The current dataset is version 0.6, released July, 2015. The archive contains two files: database.txt and features.txt. The database.txt file contains activation data for 11,406 studies. The features.txt file contains feature information for over 3,300 term-based features. Note that unlike previous feature data releases (prior to v0.3), the current release contains term-based features derived only from the abstracts of articles in the Neurosynth database, and not from the full text. This change was introduced in order to improve specificity and reproducibility of results.

Additionally, unlike previous releases, the present feature set includes not only single word features, but also N-gram features (e.g., "working memory", "emotion regulation", etc.).

IMPORTANT NOTE: Beginning with version 0.3, studies in both the features and database files are identified by PubMed ID (rather than the doi used previously). This means that if you've previously (i.e., pre-April 2014) generated a Dataset instance using an older database.txt file, you'll need to re-generate the Dataset before loading new features.

Archive

The archive folder contains all releases to date. Each tarred and gzipped archive contains a pair of database.txt and features.txt files. Currently archived data include:

  • archive/data_0.2.May_2013.tar.gz: These data files were in use from May 2013 to April 2014. The database.txt file contains activation data for approximately 5,300 studies. The features.txt files containsfeature data for 525 manually-selected terms. These weights were derived from the full-text of each article. Thus, a value of, say, 0.003 for a feature like "emotion" would indicate that the term 'emotion' constitutes 0.3% of all word tokens in the full text of an article in the database. The first (identifying) column is the doi of each article.

  • archive/data_0.3.April_2014.tar.gz: These data files were in use from April 2014 to September 2014. The database.txt file contains activation data for approximately 8,000 studies. The features.txt files containsfeature data for nearly 3,000 automatically extracted terms. These weights were derived from only the abstract of article. Thus, a value of, say, 0.003 for a feature like "emotion" would indicate that the term 'emotion' constitutes 0.3% of all word tokens in the article abstract. The first (identifying) column is the PubMed ID (PMID) of each article.

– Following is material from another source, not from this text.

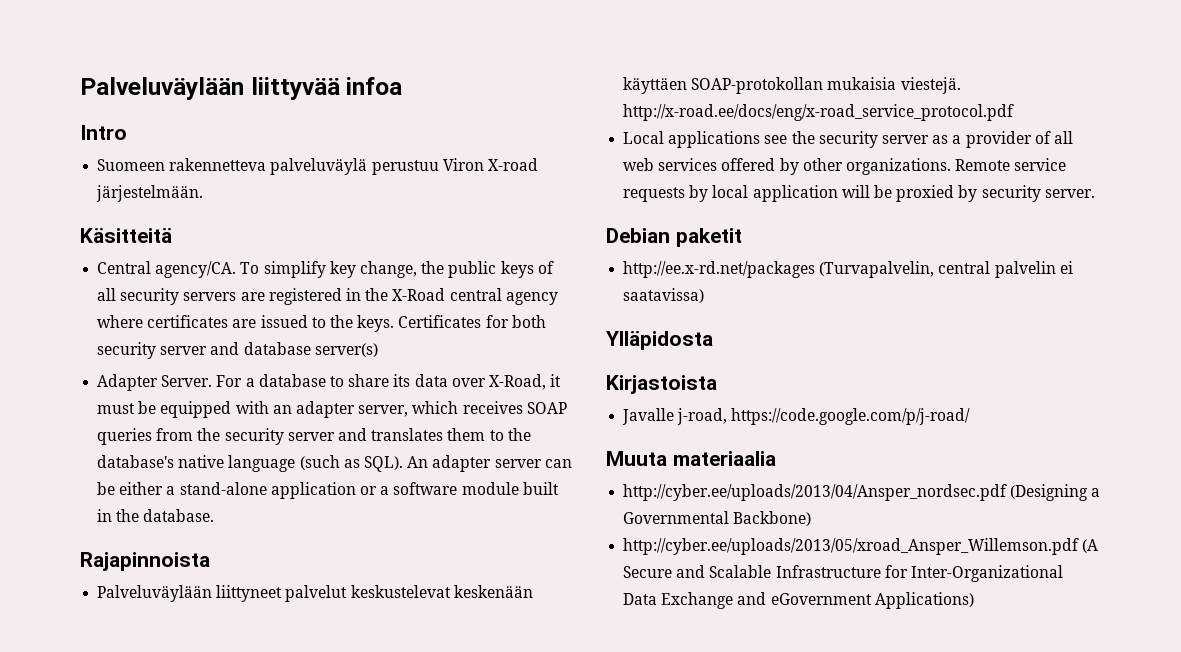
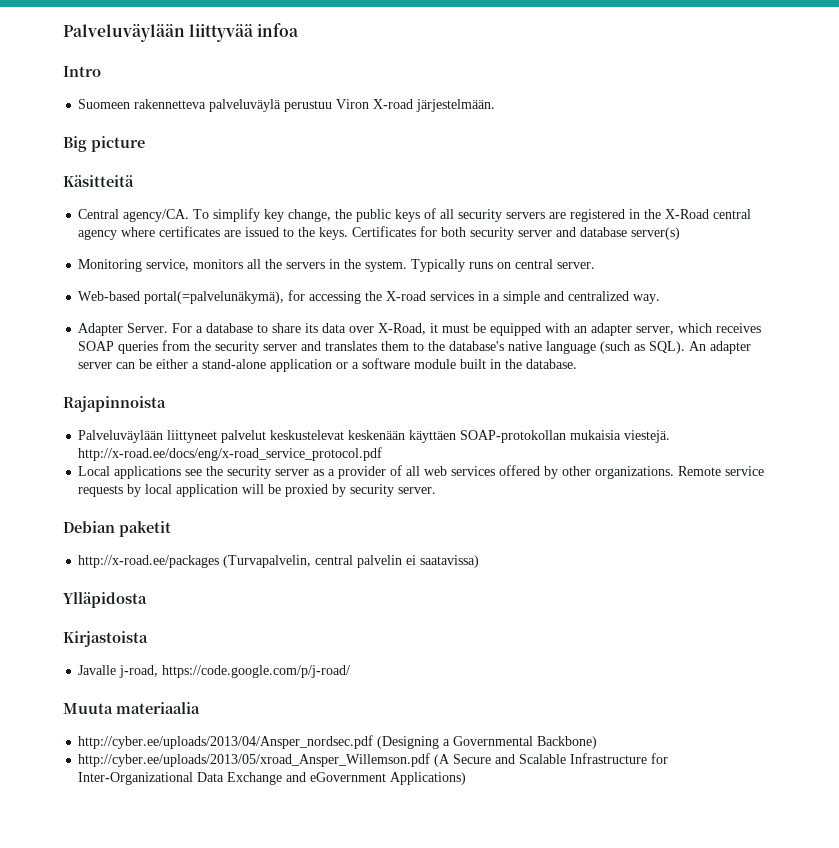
(204, 193) none -> [63,136,145,152] // Big picture
(378, 350) none -> [78,259,596,272] [78,290,661,304] // Monitoring service, monitors all the servers in the system. Typically runs on central server. // Web-based portal(=palvelunäkymä), for accessing the X-road services in a simple and centralized way.
[623,261,816,278] http://ee.x-rd.net/packages -> [78,555,220,568] http://x-road.ee/packages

  • archive/data_0.4.September_2014.tar.gz: The database.txt file contains activation data for over 9,700 studies. The features.txt files contains feature data for nearly 3,000 automatically extracted terms, including both single words and N-grams extracted from the Cognitive Atlas vocabulary. These weights were derived from only the abstract of article. In contrast to previous datasets, the feature weights are now normalized, and reflect tf-idf values rather than proportions. The first (identifying) column is the PubMed ID (PMID) of each article.

  • archive/data_0.5.February_2015.tar.gz: The format and structure of all files in this release is identical to the previous one (0.4); the only difference is the addition of new studies and features. The 0.5 release contains data for > 10,900 studies and > 3,300 features.

  • archive/data_0.6.July_2015.tar.gz: The format and structure of all files in this release is identical to the previous one (0.5); the only difference is the addition of new studies and features. The 0.6 release contains data for > 11,406 studies and > 3,100 term-based features. Note that while the total number of studies in this release is only slightly larger than in the previous release, new filtering heuristics were introduced to better exclude non-fMRI studies. Thus, there are actually approximately 1,500 new studies (whereas approximately 1,000 studies found in the last release were removed).